Empirical evidence on service delivery in developing countries suggests that increased top-down administrative monitoring can be an effective tool for improving last-mile service delivery (Olken 2007). However, a practical barrier to the use of top-down monitoring has been the challenge of obtaining credible, high-frequency data on last-mile service delivery, at a sufficiently spatially disaggregated level to hold appropriate officials accountable. 

Other recent papers have tested specialised approaches for using technology to improve governance, such as monitoring worker attendance with time clocks (Banerjee et al. 2008; Dhaliwal et al. 2017) or custom smart-phone applications (Callen et al. 2018). Relative to these specialised approaches, measurement by phone call has an ability to scale across a wide range of places, programmes and outcomes. This type of system can measure anything that can be observed and then described over the phone, ranging from the presence of teachers in schools to corruption in benefit delivery. This type of system is also low-cost, fast to set up, and can respond quickly to changing circumstances on the ground.

Implications for policy: From performance management to accountability and participation

Other programmes have significantly more room for improvement than the studied programme in Telangana, suggesting the benefits of this approach could be higher in other settings; for example, Aker and Ksoll (2018) find significant benefits of phone-based monitoring intervention in the context of an adult education programme in Niger. 

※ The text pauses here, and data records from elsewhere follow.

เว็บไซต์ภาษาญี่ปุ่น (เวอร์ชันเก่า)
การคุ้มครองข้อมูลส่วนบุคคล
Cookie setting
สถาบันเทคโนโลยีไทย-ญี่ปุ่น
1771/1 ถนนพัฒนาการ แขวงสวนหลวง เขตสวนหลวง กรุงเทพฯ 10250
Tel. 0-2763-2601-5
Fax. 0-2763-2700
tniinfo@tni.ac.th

Monitoring by phone could also be paired with explicit rewards or sanctions to motivate implementing officials (something not done in our study), and with public disclosure of statistics to build bottom-up democratic accountability. More broadly, regularly measuring performance can give managers objective metrics to guide personnel management, which global evidence suggests is the most important component of management (Bloom and Van Reenen, 2010). 

Incorporating phone-based data collection into policymaking has potential beyond performance monitoring. One possibility is that policy makers could use these systems to collect data that help them in making decisions. For example, if designing a targeted cash transfer programme, a policy maker might use the same call center infrastructure to gather data on beneficiary financial literacy and use of formal banking systems, to better target enrollment. 

While further experimentation with phone-based data collection by governments can help tweak this approach and test other use cases, existing evidence suggests that doing so can have large returns.